WHAT YOU WILL DO:
Extend the court opinion in Fancy v. Massachusetts Parking Authority, starting after its last sentence.

EXCERPT TO READ:

36 Mass. App. Dec. 41

Municipal Court of the City of Boston

No. 141749

THERESA G. FANCY v. MASSACHUSETTS PARKING AUTHORITY AND MASSACHUSETTS PARKING AUTHORITY v. HARRY E. FANCY

No. 141948

Argued:—Oct. 28, 1966

Decided:—Nov. 1, 1966

*42Present: Adlow, C.J., Glynn, Canavan, J.J.

Case tried to Riley, J. in the Municipal Court of the City of Boston,

No. 141749, No. 141948.

Adlow, C.J.

Two cases which were not consolidated, but were tried together, come before this court under separate reports. The first, Fancy v. Massachusetts Parking Authority, (Authority), is for the replevin of an automobile. The second is an action brought by the Authority to recover storage charges from Harry Fancy, husband of Theresa G. Fancy.

It is unnecessary to recite in detail the evidence contained in the report. It is sufficient for our purposes to note that on July 7, 1965 Theresa Fancy of Somerville purchased through her husband a 1959 Oldsmobile car from one John J. O’Brien of Somerville, paying for said car the sum of $400, and received a bill of sale for same from O’Brien. This bill of sale was made out to Harry Fancy, the plaintiff’s husband. He returned to his home at 28 Gilman St., Somerville with the car and after removing the number plates from a 1953 Cadillac owned by Theresa Fancy, affixed them to the Oldsmobile. This car remained in front of the Fancy home during July 7, 1965 and July 8, 1965. About 9:40 p.m. of July 8, Mrs. Fancy discovered that the car was missing. Some time during July 7 Mr. Fancy, who was a truck driver, left for New York and was away at the *43time of the disappearance of the car. Mrs. Fancy immediately notified the Somerville Police Department of the theft of the car. Some time in September, Mrs. Fancy was notified by the Boston Police Department that the ear had been found in the Boston Common G-arage, which was operated by the Massachusetts Parking Authority. On demanding the car the Authority demanded payment for 72 days’ storage and refused to deliver up the car until paid. Mrs. Fancy thereupon brought a writ of replevin. Being aggrieved by the finding of the court in the replevin action, and by its rulings of law, the Authority brings this report.

DATA TO EXAMINE:
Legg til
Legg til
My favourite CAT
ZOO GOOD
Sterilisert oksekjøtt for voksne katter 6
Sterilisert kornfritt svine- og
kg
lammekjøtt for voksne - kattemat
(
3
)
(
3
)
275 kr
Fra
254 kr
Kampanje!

RESPONSE TO THIS TASK:
In the action in which the Authority was plaintiff there was a finding for the defendant. Because the legal principles in issue are identical in both actions, the two reports will be considered together.

The burden was on the plaintiff to establish her title in the automobile which she sought to replevy. Fay v. Duggan, 135 Mass. 242; Fisher v. Alsten, 186 Mass. 549; Sheehan & Egan, Inc. v. American Ry. Express, 274 Mass. 331, 334.

The plaintiff, having submitted evidence of a bill of sale running to her husband, who acted in her behalf, and of an actual delivery of possession of the car to her, there was ample evidence to warrant the court in finding that she had a good and sufficient title in the car.

In the absence of evidence to indicate *44that the car was brought to the garage, of the Authority by someone acting in her behalf, the court was warranted in finding that the car was not delivered to the defendant with the consent of the owner, and the court so found. Under the circumstances the sole legal issue confronting this court is whether an unauthorized delivery of a car to a garage keeper vests a lien in the garage keeper for the care of the car while in its possession.

While an innkeeper in England had a lien under the comon law regardless of the good title of his guest, Gordon v. Silber, 25 Q.B. Div. 491 (1890); Robbins & Co. v. Gray, 2 Q.B. Div. 501 (1895); in this country the general rule has been to the contrary. In the United States one who obtains possession of goods without the consent of the owner, express or implied, has no lien. Andrew v. Dieterich (1835), 14 Wend. (N.Y.) 31; Fitch v. Newberry (1843), 40 Am. Dec. 33 (common carrier); Mills v. Shirley (1872), 110 Mass. 158 (lodging house keeper); Robinson v. Baker (1849), 5 Cush. 137, 144 (Common carrier); Stevens v. Boston & Worc. Ry. (1857), 8 Gray 262 (Common carrier).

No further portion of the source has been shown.